Speech synthesis by glottal excited linear prediction.

This paper describes a linear predictive (LP) speech synthesis procedure that resynthesizes speech using a 6th-order polynomial waveform to model the glottal excitation. The coefficients of the polynomial model form a vector that represents the glottal excitation waveform for one pitch period. A glottal excitation code book with 32 entries for voiced excitation is designed and trained using two sentences spoken by different speakers. The purpose for using this approach is to demonstrate that quantization of the glottal excitation waveform does not significantly degrade the quality of speech synthesized with a glottal excitation linear predictive (GELP) synthesizer.

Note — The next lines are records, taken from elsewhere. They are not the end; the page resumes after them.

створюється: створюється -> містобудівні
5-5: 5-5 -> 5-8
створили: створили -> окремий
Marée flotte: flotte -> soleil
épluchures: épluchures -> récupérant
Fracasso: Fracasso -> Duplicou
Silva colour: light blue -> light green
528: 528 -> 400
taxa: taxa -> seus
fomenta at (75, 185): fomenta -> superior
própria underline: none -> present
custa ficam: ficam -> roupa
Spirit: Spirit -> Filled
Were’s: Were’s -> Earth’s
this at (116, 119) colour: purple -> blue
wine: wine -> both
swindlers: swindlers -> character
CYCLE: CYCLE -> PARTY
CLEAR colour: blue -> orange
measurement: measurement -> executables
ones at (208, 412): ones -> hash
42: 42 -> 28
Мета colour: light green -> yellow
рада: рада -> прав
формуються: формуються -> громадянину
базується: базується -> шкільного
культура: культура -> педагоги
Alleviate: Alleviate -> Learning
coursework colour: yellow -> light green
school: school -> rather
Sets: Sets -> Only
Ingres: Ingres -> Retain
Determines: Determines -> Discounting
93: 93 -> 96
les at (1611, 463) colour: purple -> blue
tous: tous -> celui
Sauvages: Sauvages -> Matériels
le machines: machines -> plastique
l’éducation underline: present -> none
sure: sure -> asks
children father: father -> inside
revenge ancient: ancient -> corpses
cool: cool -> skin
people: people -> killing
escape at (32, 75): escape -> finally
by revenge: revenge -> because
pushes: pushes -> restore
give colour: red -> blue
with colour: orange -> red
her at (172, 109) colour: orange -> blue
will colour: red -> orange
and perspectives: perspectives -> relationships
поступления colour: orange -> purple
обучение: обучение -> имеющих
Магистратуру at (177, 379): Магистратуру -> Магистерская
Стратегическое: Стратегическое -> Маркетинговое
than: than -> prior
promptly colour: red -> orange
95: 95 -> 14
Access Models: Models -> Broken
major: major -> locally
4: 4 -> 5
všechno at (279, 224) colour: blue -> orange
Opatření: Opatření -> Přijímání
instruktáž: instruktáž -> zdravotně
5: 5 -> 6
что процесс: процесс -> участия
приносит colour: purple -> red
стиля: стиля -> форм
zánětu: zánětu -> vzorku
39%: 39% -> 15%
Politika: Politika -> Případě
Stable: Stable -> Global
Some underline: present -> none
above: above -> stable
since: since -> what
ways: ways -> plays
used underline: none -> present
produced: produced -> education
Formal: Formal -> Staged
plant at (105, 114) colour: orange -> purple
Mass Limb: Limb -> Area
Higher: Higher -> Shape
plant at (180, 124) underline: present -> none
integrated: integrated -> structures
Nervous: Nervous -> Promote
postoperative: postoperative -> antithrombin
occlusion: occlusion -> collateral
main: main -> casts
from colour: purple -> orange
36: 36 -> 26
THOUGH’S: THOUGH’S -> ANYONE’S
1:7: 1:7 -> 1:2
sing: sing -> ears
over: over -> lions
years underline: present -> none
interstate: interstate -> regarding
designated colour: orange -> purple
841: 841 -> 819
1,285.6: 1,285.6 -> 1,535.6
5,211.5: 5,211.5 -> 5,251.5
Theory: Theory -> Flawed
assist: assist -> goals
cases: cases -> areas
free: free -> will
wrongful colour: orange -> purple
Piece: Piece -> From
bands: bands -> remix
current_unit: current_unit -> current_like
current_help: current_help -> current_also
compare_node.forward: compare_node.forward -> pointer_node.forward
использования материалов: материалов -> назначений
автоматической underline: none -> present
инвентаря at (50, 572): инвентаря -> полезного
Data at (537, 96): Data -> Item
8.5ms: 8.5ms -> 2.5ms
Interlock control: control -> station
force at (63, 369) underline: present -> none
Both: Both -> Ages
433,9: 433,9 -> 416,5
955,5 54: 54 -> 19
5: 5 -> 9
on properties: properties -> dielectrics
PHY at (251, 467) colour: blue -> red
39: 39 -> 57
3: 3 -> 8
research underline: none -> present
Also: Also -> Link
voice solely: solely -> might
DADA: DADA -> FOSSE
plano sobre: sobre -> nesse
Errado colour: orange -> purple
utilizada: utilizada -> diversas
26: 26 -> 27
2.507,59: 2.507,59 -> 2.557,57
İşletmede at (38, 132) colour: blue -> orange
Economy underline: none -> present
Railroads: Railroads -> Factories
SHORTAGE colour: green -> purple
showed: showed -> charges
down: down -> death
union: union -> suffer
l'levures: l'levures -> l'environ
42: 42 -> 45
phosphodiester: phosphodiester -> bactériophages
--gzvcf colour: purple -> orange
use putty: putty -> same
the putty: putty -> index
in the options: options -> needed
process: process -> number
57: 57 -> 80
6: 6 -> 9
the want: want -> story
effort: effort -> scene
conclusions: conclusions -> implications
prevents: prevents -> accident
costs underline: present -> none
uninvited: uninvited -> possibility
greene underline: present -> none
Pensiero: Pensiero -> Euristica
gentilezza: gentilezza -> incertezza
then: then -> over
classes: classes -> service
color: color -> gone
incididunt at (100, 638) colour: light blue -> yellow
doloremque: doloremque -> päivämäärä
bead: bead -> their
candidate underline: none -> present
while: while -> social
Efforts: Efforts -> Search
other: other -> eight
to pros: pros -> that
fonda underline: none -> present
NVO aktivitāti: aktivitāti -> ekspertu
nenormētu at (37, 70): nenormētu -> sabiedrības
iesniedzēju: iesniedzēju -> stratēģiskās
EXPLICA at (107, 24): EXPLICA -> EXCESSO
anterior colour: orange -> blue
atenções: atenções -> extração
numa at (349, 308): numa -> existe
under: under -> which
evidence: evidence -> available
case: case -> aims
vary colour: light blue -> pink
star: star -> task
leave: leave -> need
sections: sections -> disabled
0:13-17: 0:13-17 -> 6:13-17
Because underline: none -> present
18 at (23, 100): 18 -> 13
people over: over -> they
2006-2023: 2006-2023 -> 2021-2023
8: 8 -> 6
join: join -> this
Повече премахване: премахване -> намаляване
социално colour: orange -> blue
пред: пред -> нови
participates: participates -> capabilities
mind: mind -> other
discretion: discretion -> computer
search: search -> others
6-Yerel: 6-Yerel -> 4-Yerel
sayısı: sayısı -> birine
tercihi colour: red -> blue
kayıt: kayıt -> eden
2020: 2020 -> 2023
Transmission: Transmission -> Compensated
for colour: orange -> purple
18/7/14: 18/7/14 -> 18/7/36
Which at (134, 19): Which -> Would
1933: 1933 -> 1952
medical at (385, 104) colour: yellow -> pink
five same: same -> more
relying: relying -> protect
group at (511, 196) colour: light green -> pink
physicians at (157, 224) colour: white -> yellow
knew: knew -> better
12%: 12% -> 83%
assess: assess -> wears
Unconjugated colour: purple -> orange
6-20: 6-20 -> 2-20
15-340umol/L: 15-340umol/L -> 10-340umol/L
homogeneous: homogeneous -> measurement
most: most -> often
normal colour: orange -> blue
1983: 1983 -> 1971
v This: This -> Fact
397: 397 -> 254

This implementation of the LP synthesizer is patterned after both a pitch-excited LP speech synthesizer and a code excited linear predictive (CELP) speech coder. In addition to the glottal excitation codebook, we use a stochastic codebook with 256 entries for unvoiced noise excitation. Analysis techniques are described for constructing both codebooks. The GELP synthesizer, which resynthesizes speech with high quality, provides the speech scientist a simple speech synthesis procedure that uses established analysis techniques, that is able to reproduce all speed sounds, and yet also has an excitation model waveform that is related to the derivative of the glottal flow and the integral of the residue. It is conjectured that the glottal excitation codebook approach could provide a mechanism for quantitatively comparing the differences in glottal excitation codebooks for male and female speakers and for speakers with vocal disorders and for speakers with different voice types such as breathy and vocal fry voices. Conceivably, one could also convert the voice of a speaker with one voice type, e.g., breathy, to the voice of a speaker with another voice type, e.g., vocal fry, by synthesizing speech using the vocal tract LP parameters for the speaker with the breathy voice excited by the glottal excitation codebook trained for vocal fry.